[Input records Boundary: Start]

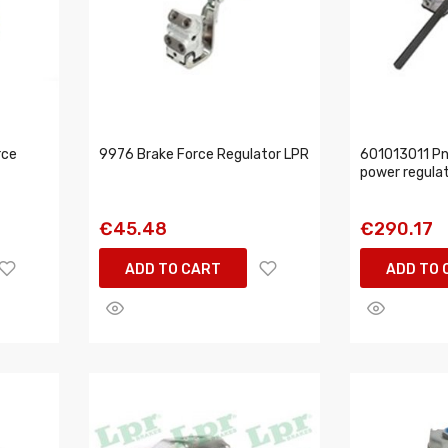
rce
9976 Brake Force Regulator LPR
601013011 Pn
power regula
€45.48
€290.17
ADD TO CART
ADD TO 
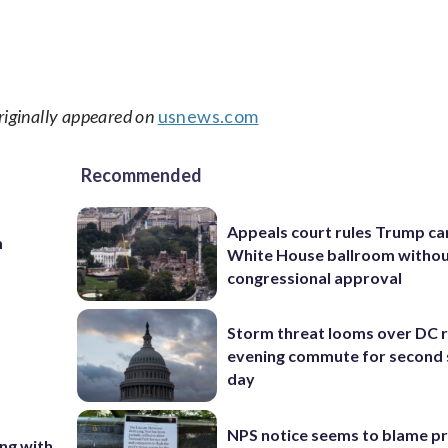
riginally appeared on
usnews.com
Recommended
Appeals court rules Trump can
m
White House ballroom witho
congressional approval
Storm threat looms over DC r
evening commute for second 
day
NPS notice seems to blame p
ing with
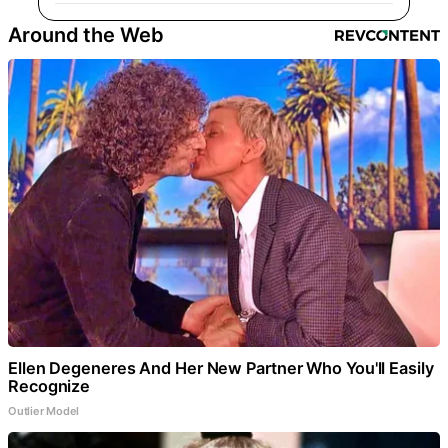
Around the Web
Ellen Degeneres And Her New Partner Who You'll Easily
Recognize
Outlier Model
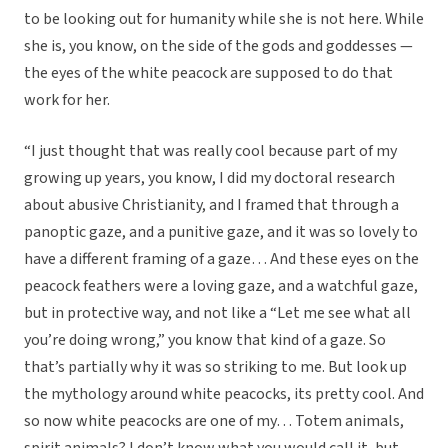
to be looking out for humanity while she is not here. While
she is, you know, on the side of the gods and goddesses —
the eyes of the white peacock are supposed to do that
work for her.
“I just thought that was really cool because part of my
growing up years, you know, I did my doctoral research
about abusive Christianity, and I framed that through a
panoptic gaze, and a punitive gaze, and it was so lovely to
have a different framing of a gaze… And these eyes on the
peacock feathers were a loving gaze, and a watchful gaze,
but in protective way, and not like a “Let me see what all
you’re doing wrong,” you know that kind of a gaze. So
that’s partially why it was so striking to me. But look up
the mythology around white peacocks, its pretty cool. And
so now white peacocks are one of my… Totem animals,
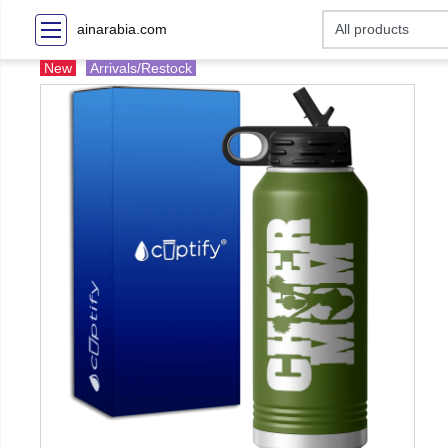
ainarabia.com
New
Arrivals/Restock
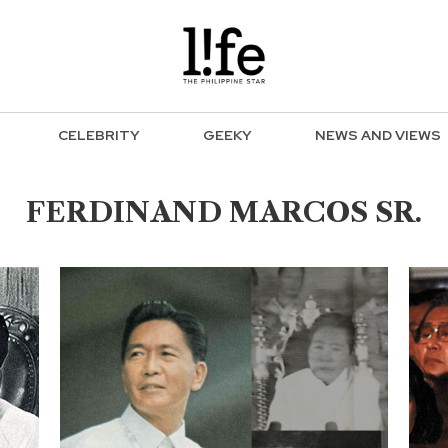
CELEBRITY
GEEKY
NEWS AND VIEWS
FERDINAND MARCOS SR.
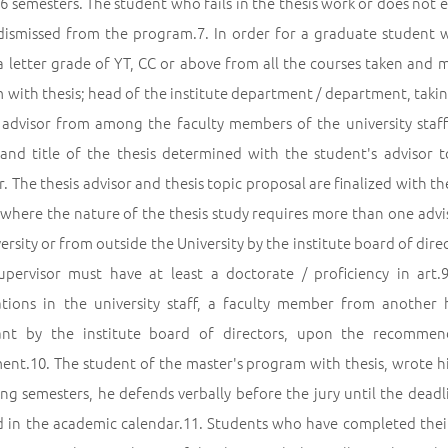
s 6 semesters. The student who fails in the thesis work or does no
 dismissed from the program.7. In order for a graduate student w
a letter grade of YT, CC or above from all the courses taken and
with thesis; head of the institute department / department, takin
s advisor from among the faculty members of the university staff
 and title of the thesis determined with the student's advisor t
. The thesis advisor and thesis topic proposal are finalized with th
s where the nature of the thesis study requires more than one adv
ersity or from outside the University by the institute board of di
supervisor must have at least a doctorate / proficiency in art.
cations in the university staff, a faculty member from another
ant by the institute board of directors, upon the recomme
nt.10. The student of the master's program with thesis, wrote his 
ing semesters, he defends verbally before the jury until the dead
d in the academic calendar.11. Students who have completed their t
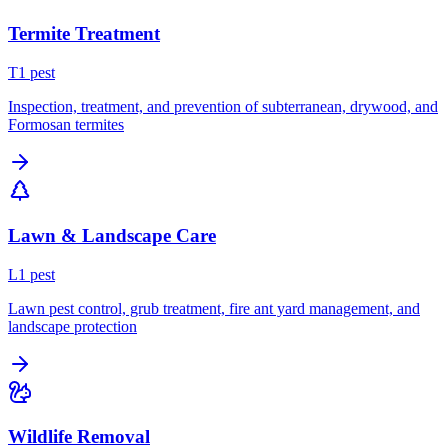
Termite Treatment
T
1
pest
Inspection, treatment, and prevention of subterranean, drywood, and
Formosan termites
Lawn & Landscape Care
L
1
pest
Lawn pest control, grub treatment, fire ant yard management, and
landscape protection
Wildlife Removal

[Input records Boundary: End]

Task prompt. Rewrite the part of the listing that opens with the line containing "Termite Treatment" and runs through the end of the listing, changing "subterranean" to "underground" and leaving everything else unchanged.

Response box.
Termite Treatment
T
1
pest
Inspection, treatment, and prevention of underground, drywood, and
Formosan termites
Lawn & Landscape Care
L
1
pest
Lawn pest control, grub treatment, fire ant yard management, and
landscape protection
Wildlife Removal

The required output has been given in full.